RePower LA’s vision is for a Los Angeles that has a strong, sustainable power grid that makes energy accessible to all Angelenos. That’s why we are advocating for a community solar program that serves renters, low-income Los Angeles Department of Water and Power ratepayers.
Though LADWP’s Rooftop Solar program was approved by the Board of Commissioners in 2016, only homeowners with roofs in great condition (or who are able to afford the upfront cost of roof repairs) can qualify. Communities that have been historically underserved, especially low-income neighborhoods and communities of color, are often effectively excluded from the program.
In 2017, our coalition was awarded a Department of Energy “Solar in Your Community” technical assistance grant to develop a community solar pilot program that can reach more ratepayers. . We are working with LADWP to create a plan with a focus on scalability and equity.
Expanding the amount of solar plugged into LADWP’s grid would be a boon for our public utility. LADWP would not only emerge as a clean energy leader; our utility would also become more financially sustainable over time and strengthening the resiliency of the power grid for the whole city.
A strong community solar program would also help reduce our reliance on fossil fuels that increase pollution and hasten global warming. Community solar would produce 40 megawatts of power, making it one of the largest community solar initiatives in the nation. It would generate enough energy to power 10,000 homes and reduce the city’s carbon emissions and pollution by 45,000 metric tons — the equivalent of taking 8,743 cars off the road annually.

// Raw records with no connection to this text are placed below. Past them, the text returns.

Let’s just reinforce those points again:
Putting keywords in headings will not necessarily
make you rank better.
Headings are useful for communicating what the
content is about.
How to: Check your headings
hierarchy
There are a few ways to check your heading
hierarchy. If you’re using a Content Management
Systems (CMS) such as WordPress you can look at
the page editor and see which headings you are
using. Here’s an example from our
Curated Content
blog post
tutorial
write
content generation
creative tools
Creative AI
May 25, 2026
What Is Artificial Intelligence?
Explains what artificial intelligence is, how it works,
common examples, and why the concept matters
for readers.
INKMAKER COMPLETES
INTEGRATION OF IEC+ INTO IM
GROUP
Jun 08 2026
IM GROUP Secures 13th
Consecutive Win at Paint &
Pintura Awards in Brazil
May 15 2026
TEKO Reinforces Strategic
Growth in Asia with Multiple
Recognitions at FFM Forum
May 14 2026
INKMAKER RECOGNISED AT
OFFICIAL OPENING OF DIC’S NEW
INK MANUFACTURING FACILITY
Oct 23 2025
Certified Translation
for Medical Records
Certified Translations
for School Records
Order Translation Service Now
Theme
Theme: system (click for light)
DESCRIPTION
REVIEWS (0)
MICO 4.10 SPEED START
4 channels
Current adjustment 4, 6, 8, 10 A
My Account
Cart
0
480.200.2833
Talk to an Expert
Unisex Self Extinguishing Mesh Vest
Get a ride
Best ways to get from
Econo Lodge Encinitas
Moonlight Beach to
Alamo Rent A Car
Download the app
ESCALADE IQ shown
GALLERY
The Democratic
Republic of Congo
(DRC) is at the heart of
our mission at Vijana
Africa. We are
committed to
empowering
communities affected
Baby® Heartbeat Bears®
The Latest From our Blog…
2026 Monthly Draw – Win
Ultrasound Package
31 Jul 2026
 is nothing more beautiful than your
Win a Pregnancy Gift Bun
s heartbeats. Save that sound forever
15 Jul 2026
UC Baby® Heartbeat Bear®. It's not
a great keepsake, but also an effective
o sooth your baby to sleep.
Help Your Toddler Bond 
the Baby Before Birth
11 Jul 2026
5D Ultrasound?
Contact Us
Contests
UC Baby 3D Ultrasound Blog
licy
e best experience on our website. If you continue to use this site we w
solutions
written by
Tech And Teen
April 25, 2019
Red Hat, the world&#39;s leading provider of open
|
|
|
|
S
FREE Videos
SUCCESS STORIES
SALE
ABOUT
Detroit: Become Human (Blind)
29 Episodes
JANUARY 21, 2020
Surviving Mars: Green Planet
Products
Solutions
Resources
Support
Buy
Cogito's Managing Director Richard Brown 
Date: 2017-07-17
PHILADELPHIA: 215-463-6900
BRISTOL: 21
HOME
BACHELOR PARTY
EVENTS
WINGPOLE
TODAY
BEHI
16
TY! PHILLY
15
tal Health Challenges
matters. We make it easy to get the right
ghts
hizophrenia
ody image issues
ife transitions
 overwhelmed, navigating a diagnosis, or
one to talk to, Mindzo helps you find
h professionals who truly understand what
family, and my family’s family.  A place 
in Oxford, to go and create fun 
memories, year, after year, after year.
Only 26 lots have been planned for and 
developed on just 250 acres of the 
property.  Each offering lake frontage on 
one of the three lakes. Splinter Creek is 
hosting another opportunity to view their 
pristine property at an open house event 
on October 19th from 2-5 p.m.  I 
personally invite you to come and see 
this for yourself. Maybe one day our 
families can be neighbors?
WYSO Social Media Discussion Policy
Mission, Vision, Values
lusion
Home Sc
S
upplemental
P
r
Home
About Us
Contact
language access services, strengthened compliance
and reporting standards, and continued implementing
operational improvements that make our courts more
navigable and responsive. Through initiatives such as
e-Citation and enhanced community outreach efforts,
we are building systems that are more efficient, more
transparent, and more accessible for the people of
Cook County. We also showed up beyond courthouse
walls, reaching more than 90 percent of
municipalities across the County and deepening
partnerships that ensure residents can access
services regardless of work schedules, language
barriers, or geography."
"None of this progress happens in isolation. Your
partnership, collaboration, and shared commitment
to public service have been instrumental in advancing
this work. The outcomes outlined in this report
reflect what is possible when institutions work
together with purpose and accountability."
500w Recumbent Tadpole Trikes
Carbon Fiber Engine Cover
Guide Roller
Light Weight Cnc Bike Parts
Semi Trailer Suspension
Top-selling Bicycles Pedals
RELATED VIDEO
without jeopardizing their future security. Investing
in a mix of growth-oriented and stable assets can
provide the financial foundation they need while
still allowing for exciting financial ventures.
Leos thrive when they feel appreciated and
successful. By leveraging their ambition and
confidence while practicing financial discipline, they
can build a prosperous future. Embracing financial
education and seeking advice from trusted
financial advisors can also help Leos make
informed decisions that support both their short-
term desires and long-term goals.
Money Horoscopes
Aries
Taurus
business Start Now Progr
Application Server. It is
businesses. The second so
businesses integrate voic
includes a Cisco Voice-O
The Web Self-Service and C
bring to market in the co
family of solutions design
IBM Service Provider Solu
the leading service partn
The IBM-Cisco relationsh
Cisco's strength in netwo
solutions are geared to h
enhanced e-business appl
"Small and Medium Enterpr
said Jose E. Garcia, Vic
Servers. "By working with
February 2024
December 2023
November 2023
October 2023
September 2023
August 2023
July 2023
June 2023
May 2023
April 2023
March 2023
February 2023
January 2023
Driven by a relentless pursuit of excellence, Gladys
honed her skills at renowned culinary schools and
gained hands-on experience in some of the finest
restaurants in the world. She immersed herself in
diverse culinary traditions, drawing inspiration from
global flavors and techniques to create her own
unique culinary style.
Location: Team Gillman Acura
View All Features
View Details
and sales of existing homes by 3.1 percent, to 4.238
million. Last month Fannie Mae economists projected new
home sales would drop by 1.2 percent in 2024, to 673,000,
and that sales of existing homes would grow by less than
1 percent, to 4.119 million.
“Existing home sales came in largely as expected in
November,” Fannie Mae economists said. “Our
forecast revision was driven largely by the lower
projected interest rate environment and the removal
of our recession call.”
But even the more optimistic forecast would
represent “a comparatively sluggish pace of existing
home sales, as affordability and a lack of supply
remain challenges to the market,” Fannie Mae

In 2018, we won Shared Solar! The largest public solar energy pilot program in the country, 13,000 Angelenos will be able to access solar energy in their public utility. The program includes electric vehicle chargers in neighborhoods of all economic backgrounds, and the solar panels will be installed by UPCT apprentices. The program’s budget was tripled before it was passed, with RePower succeeding to convince LADWP’s oversight board to downsize their plans for the natural gas plant in Utah, the Intermountain Power Project (IPP).